======== Task input ========
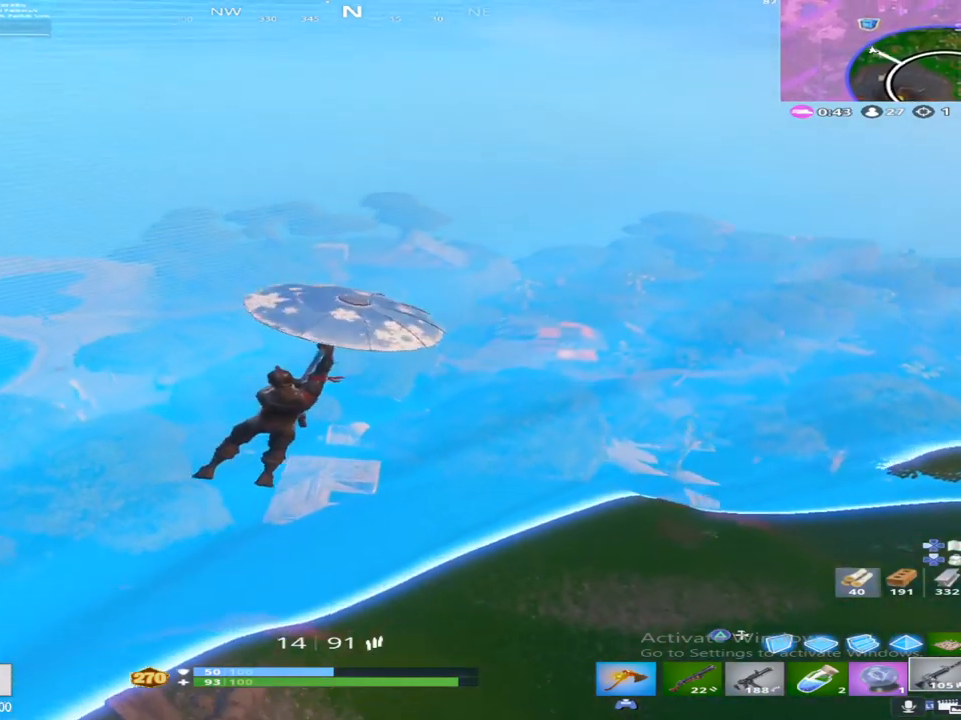
{"buttons": [], "left_stick": "down", "right_stick": "center", "events": [[100, "left_stick", "down"]]}
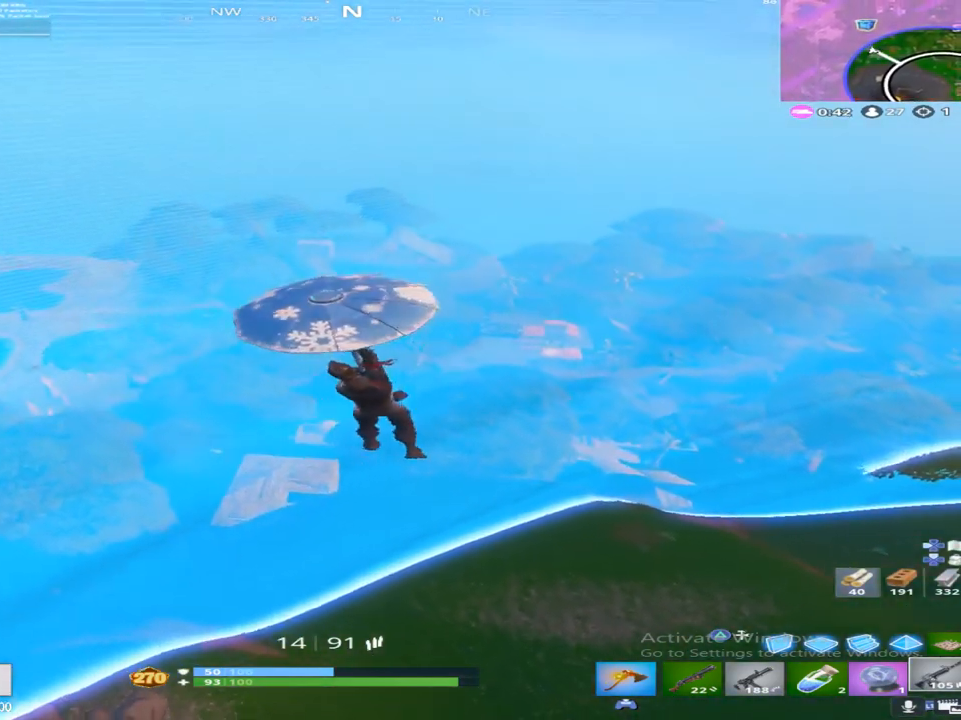
{"buttons": [], "left_stick": "down-right", "right_stick": "right", "events": [[333, "right_stick", "right"], [450, "left_stick", "down-right"]]}
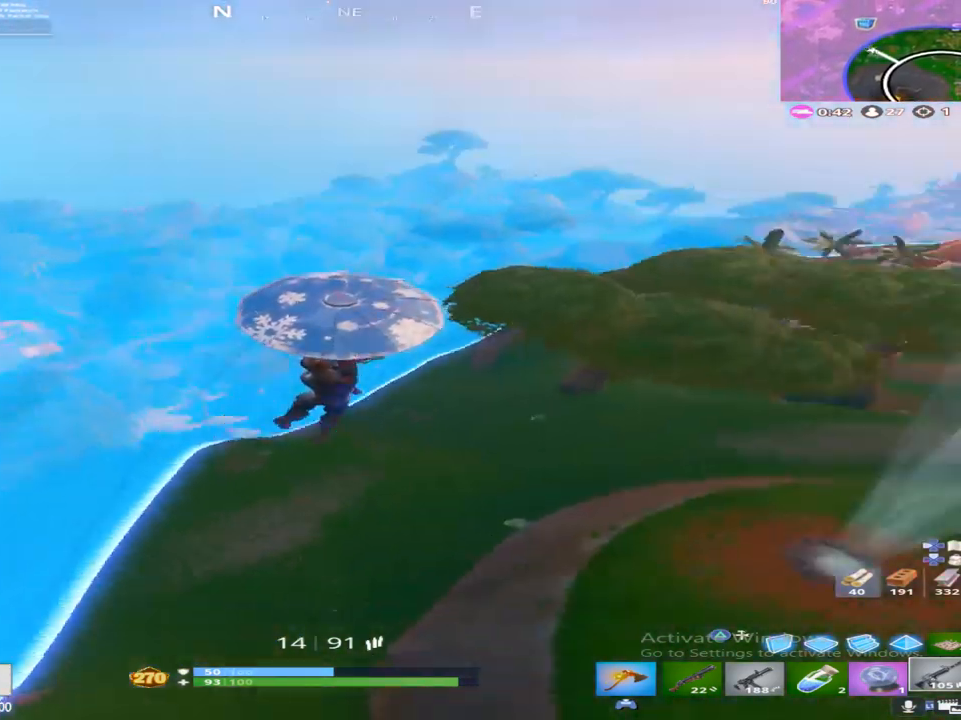
{"buttons": [], "left_stick": "center", "right_stick": "center", "events": [[117, "right_stick", "center"], [150, "left_stick", "up-right"], [217, "left_stick", "center"], [333, "DPAD_LEFT", "down"], [483, "DPAD_LEFT", "up"]]}
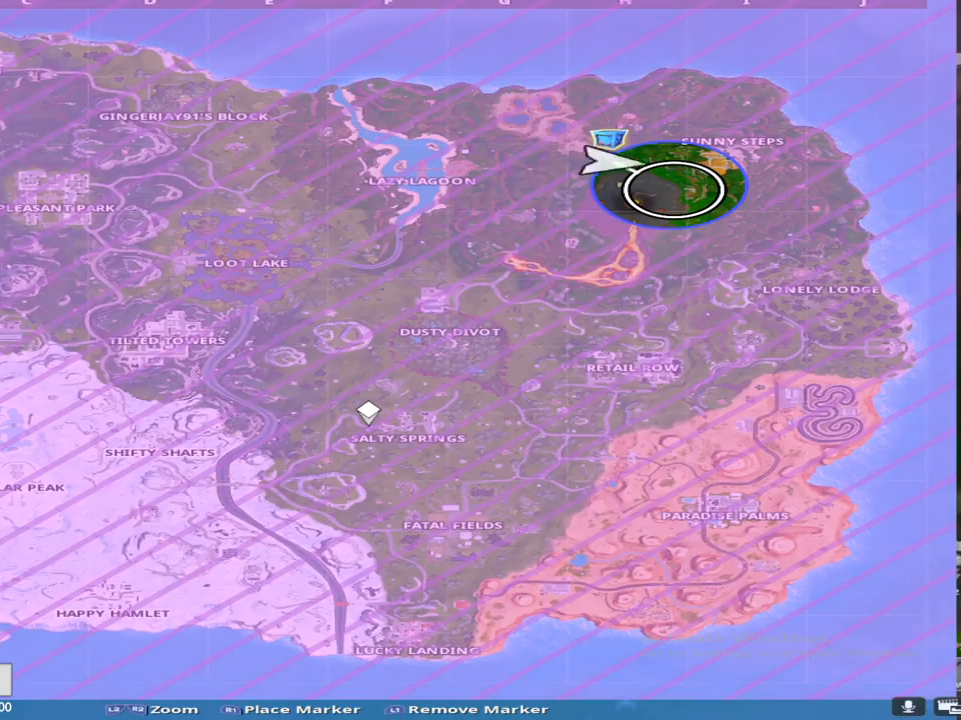
{"buttons": [], "left_stick": "up-right", "right_stick": "center", "events": [[283, "CIRCLE", "down"], [350, "left_stick", "up-right"], [433, "CIRCLE", "up"]]}
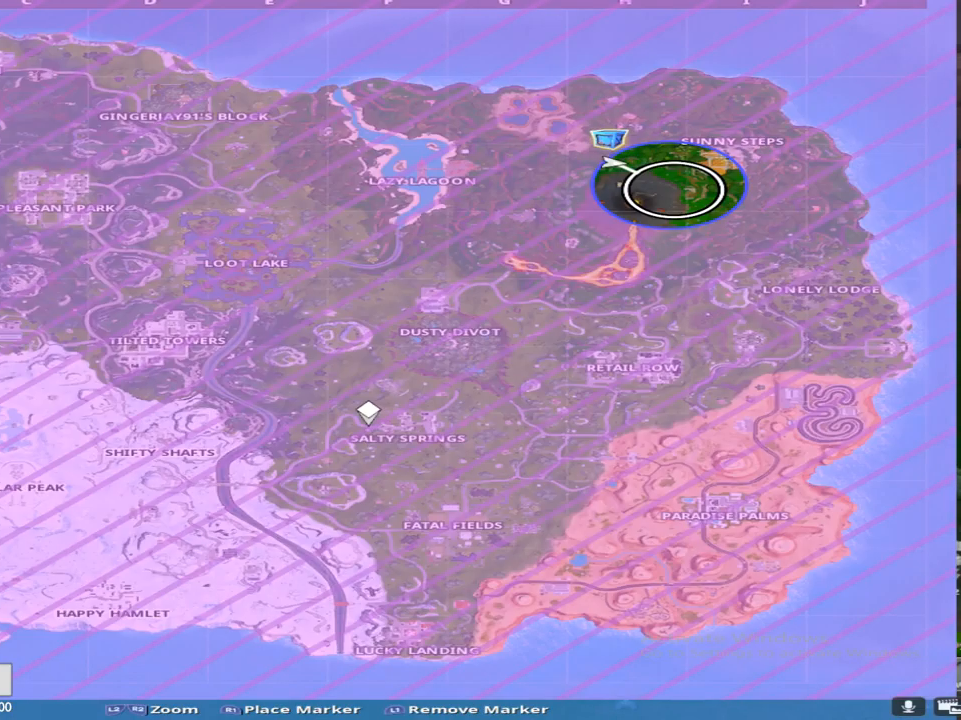
{"buttons": [], "left_stick": "center", "right_stick": "center", "events": [[167, "left_stick", "center"], [267, "DPAD_LEFT", "down"], [400, "DPAD_LEFT", "up"]]}
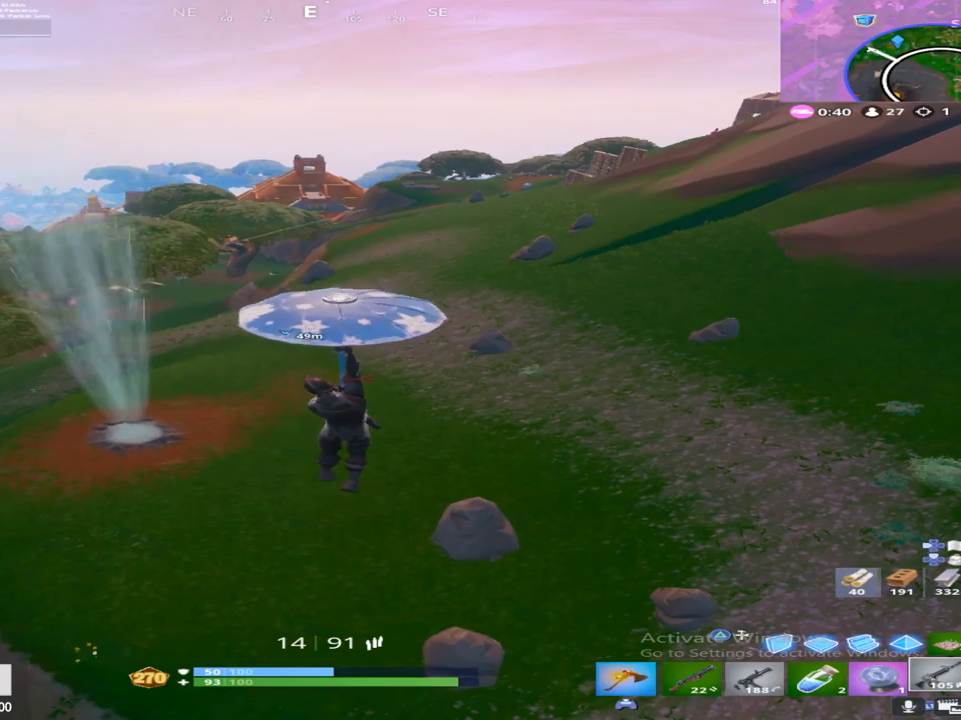
{"buttons": ["DPAD_LEFT"], "left_stick": "up-right", "right_stick": "center", "events": [[67, "left_stick", "up-right"], [450, "DPAD_LEFT", "down"]]}
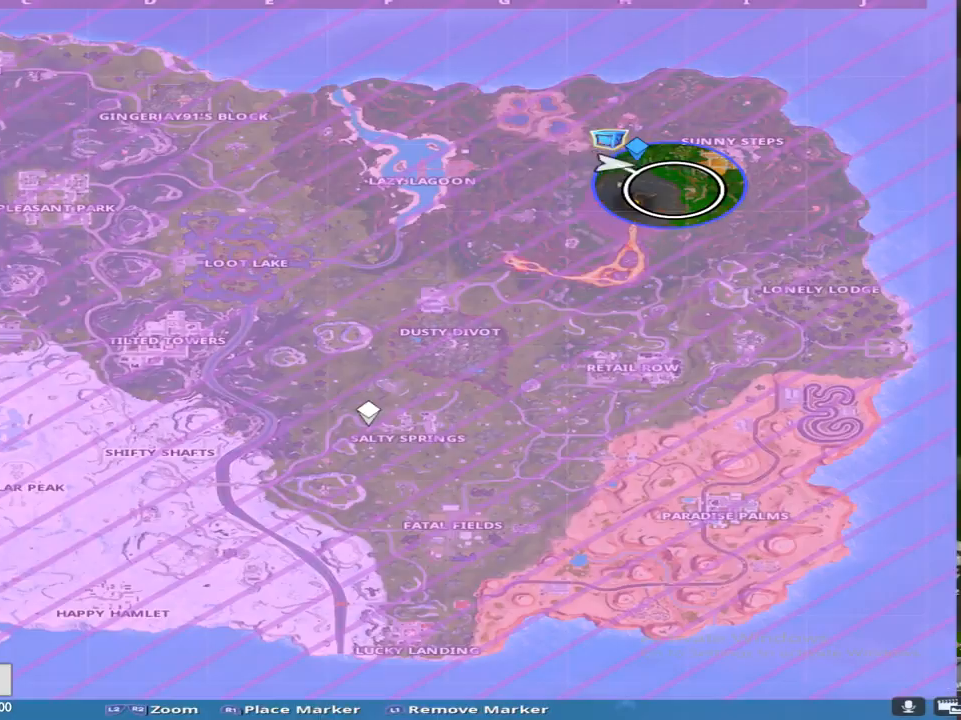
{"buttons": ["DPAD_LEFT"], "left_stick": "up-left", "right_stick": "center", "events": [[83, "DPAD_LEFT", "up"], [217, "L1", "down"], [367, "DPAD_LEFT", "down"], [417, "L1", "up"], [467, "left_stick", "up-left"]]}
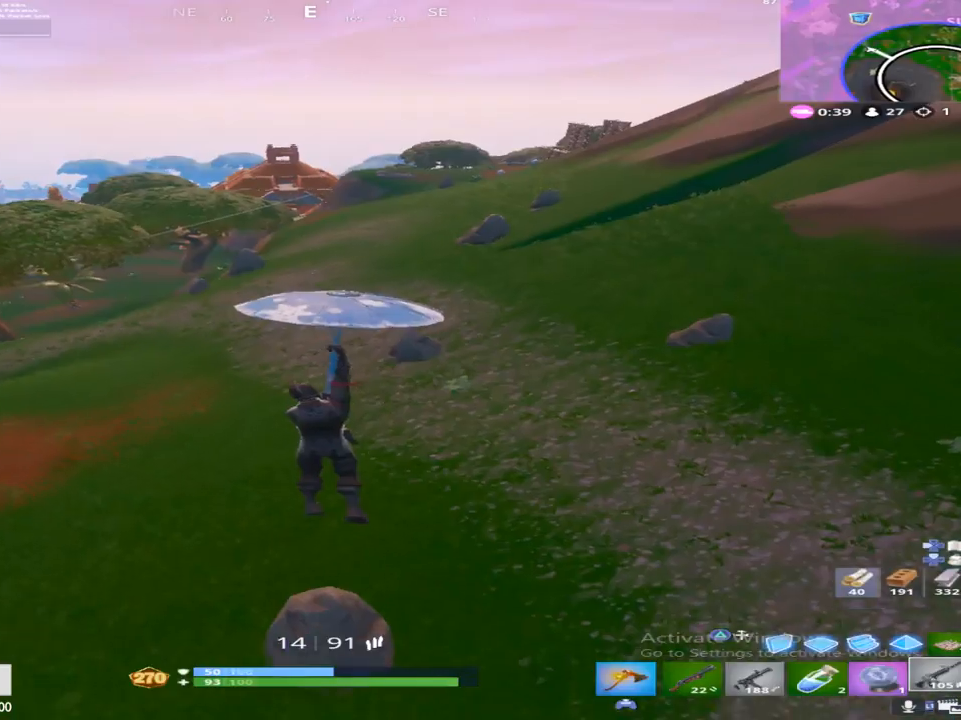
{"buttons": [], "left_stick": "center", "right_stick": "center", "events": [[33, "DPAD_LEFT", "up"], [117, "right_stick", "left"], [300, "left_stick", "down-left"], [333, "right_stick", "center"], [450, "left_stick", "center"]]}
========
Directions -> All entries need to be duplicated exactly, apart from the images.

Your response ->
{"buttons": [], "left_stick": "down", "right_stick": "center", "events": [[100, "left_stick", "down"]]}
{"buttons": [], "left_stick": "down-right", "right_stick": "right", "events": [[333, "right_stick", "right"], [450, "left_stick", "down-right"]]}
{"buttons": [], "left_stick": "center", "right_stick": "center", "events": [[117, "right_stick", "center"], [150, "left_stick", "up-right"], [217, "left_stick", "center"], [333, "DPAD_LEFT", "down"], [483, "DPAD_LEFT", "up"]]}
{"buttons": [], "left_stick": "up-right", "right_stick": "center", "events": [[283, "CIRCLE", "down"], [350, "left_stick", "up-right"], [433, "CIRCLE", "up"]]}
{"buttons": [], "left_stick": "center", "right_stick": "center", "events": [[167, "left_stick", "center"], [267, "DPAD_LEFT", "down"], [400, "DPAD_LEFT", "up"]]}
{"buttons": ["DPAD_LEFT"], "left_stick": "up-right", "right_stick": "center", "events": [[67, "left_stick", "up-right"], [450, "DPAD_LEFT", "down"]]}
{"buttons": ["DPAD_LEFT"], "left_stick": "up-left", "right_stick": "center", "events": [[83, "DPAD_LEFT", "up"], [217, "L1", "down"], [367, "DPAD_LEFT", "down"], [417, "L1", "up"], [467, "left_stick", "up-left"]]}
{"buttons": [], "left_stick": "center", "right_stick": "center", "events": [[33, "DPAD_LEFT", "up"], [117, "right_stick", "left"], [300, "left_stick", "down-left"], [333, "right_stick", "center"], [450, "left_stick", "center"]]}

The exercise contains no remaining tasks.